Y a partir de aquí el panorama da bandazos, sin acabar de convencer en ningún momento, y sí mostrando carencias concretas de modo continuo. Así ocurre con la insulsa Peace, love or understanding, que sólo la voz de Meynard consigue sacar a flote. Poco más interesante se puede decir de su What’s going on aparte de que su tendencia a situar la voz a un nivel muy bajo, casi susurrante, ya se hace cansina a estas alturas

Por suerte en Gimme gimme gimme parecen buscar el cambio de registro, pero se quedan a medio camino. Demasiado previsible y con una suerte de teatralidad gótica ya trasnochada, el naufragio es inevitable. Esto ocurre con People are people al querer convertirse a ratos a la electrónica de filiación con unos mismísimos Xiu Xiu. Otro tema que tiene elementos redentores, pero que en conjunto queda muy cojo.

Freedom of choice es más satisfactoria. De menor duración y más directa, no deja de resultar un tema muy audible y que posee algo de la fuerza que se le supone a la banda. Sin exageraciones mejora el nivel hasta el momento, para dar paso a Let’s have a war. De nuevo parece que no tienen demasiadas ideas nuevas, y si bien la batería trabaja a destajo para mantener el interés, la canción se hace larga pese a no llegar a los cuatro minutos.

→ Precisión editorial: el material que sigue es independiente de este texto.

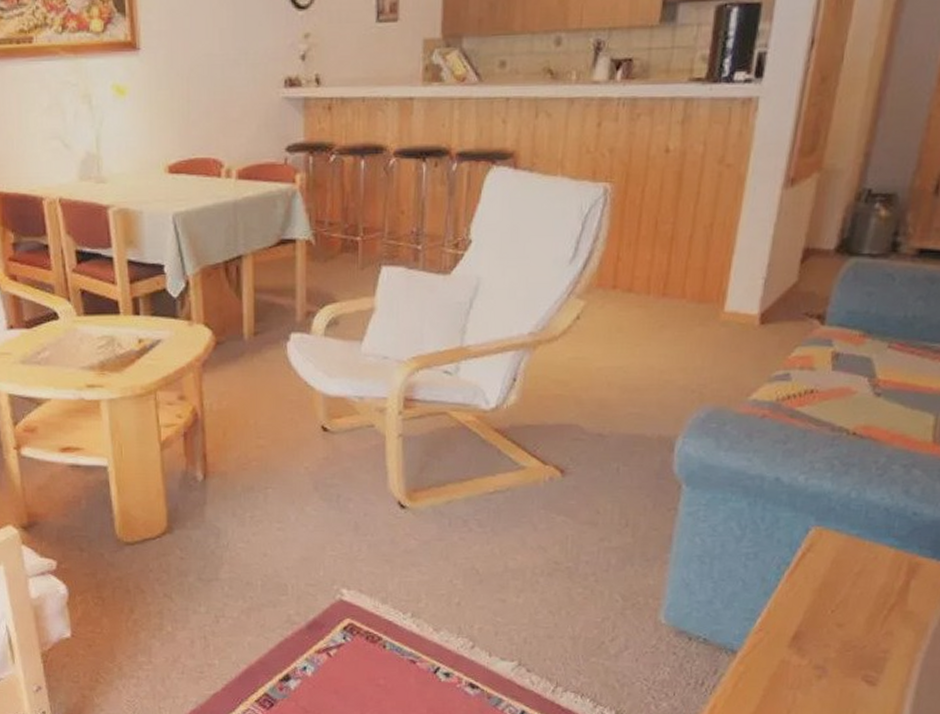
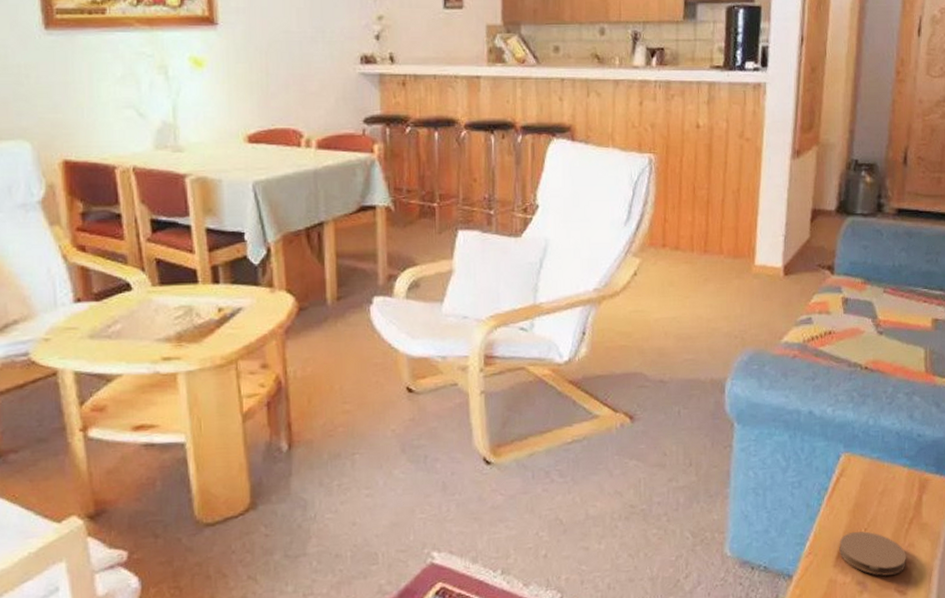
coaster: none [797,612,882,664] -> present [839,531,906,577]

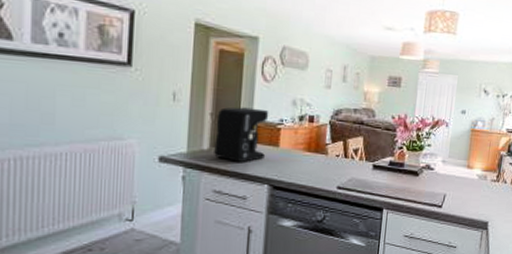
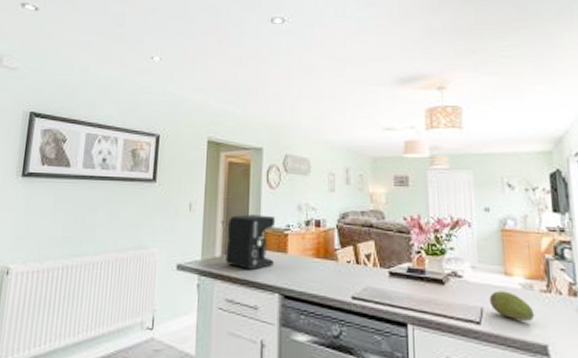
fruit: none [451,181,484,204] -> present [489,291,535,321]

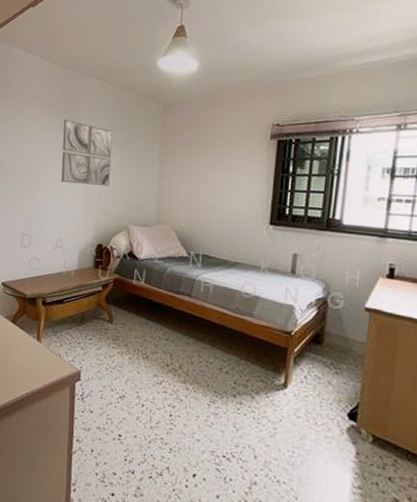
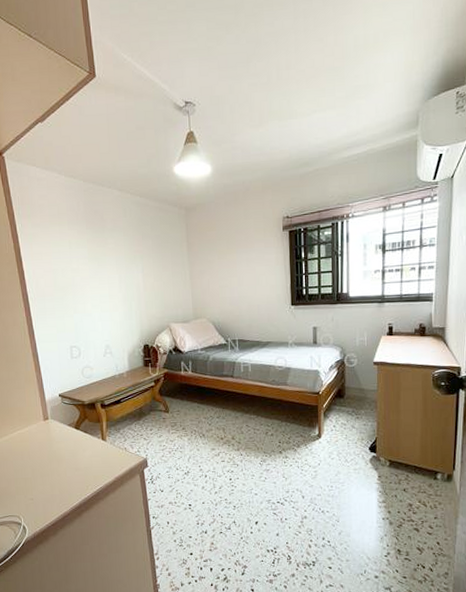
wall art: present [61,118,113,186] -> none [92,231,146,293]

Passive es el único remanente de los verdaderos A Perfect Circle en todo el álbum, lo que merece ser reseñado. El único tema que no es una versión resulta el mejor con diferencia del conjunto, manteniendo lo que nos ofreció el Thirteenth step y resultando una canción a salvar de la quema del disco. Le siguen, sin mantener el nivel, los fuegos de artificio de Counting bodies like sheep to the rythm of the war drums, que también tiene su punto de redención por momentos debido al ambiente logrado, aunque desgraciadamente se pierde muy a menudo por el abuso de diversos efectos.

Eso sí, resulta poco menos que una obra maestra comparada con la suerte de pseudo-chill out de When the leeve breaks, un corte para directamente borrar del disco, y que da paso al final. La muy conseguida Fiddle and the drum, totalmente a capella, se erige en otro de los temas interesantes del conjunto. Al menos -afortunadamente- el álbum consigue acabar con uno de sus mejores temas.

Porque no nos engañemos, A Perfect Circle han empañado su carrera hasta ahora con un disco de covers lleno de canciones mediocres y con una querencia excesiva hacia el sonido industrial más previsible y facilón. Tampoco exageremos y creamos estar ante una suerte de anticristo musical, el grupo sabe sonar, hasta en los peores momentos, convincente en cierto modo. Y así se libra del naufragio total, pero no de habernos ofrecido una de las mayores desilusiones del 2004, teniendo en cuenta su precedente. Ahora toca esperar que, hagan lo que hagan, los miembros de A Perfect Circle estén de nuevo en forma en su siguiente trabajo y nos borren el mal sabor de boca de este Emotive. Tenemos motivos para mantener nuestra confianza.